This set of benchmarks is meant to test USearch capabilities for Billion-scale vector search.
It provides an alternative to the ann-benchmarks
and the big-ann-benchmarks
which generally operate on much smaller collections.
The main objective is to understand the scaling laws of the USearch compared to FAISS.
Supplementary adapters for other popular systems is also available under index/
directory:
- Alternative HNSW implementations, like HNSWlib,
- Alternative CPU-based libraries, like SCANN,
- Vector Databases, like Qdrant, and Wevaite.
The primary dataset used for benchmarks is the Deep1B dataset of 1 Billion 96-dimensional vectors, totalling at 384 GB. Ground-truth nearest neighbors are provided to calculate the recall metrics.
First of all, we recommend creating a conda
environment to isolate the dependencies:
conda create -n usearch-benchmarks python=3.10
conda activate usearch-benchmarks
Then install dependencies, getting an MKL-accelerated version of FAISS library.

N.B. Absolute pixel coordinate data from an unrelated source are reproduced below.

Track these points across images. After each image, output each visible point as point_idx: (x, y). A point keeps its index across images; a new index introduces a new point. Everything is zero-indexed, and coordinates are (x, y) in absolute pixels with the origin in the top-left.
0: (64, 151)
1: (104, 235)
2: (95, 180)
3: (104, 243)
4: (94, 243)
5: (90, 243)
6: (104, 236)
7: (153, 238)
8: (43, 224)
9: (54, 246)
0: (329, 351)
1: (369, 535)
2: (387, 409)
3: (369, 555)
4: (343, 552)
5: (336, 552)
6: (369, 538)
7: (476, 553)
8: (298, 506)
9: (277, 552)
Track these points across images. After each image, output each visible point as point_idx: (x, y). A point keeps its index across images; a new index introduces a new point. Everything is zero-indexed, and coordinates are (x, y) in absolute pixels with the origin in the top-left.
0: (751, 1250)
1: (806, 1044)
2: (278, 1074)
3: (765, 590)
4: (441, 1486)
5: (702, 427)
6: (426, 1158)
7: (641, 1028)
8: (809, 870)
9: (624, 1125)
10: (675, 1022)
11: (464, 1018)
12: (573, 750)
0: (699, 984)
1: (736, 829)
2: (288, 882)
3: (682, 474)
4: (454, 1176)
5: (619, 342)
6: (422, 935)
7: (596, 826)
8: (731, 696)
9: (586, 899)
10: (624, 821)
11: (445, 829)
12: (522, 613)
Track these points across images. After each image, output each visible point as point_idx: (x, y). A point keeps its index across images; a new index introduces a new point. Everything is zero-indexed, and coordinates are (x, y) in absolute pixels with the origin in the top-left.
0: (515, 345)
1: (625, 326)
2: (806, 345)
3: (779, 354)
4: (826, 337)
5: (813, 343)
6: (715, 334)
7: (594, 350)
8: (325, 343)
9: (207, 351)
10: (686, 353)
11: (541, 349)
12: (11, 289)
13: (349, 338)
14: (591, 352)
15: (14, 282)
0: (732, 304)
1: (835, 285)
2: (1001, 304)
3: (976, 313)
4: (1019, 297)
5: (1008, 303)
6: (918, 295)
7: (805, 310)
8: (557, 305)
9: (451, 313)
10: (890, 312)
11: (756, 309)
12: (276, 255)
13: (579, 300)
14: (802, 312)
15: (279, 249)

pip install usearch hnswlib scann lancedb qdrant-client weaviate-client psutil plotly kaleido
conda install -c pytorch faiss-cpu=1.7.4 mkl=2021 blas=1.0=mkl
To benchmark Qdrant, you need to run their Docker container:
docker run -d -p 6333:6333 -p 6334:6334 qdrant/qdrant
Finally, download the Deep1B dataset:
wget https://storage.yandexcloud.net/yandex-research/ann-datasets/DEEP/base.1B.fbin -P data
wget https://storage.yandexcloud.net/yandex-research/ann-datasets/DEEP/base.10M.fbin -P data # For smaller subset
To run the ANN benchmarks pass a configuration file:
python run.py configs/usearch_1B.json 1B # Outputs stats/*.npz file
python utils/draw_plots.py # Exports tp plots/*.png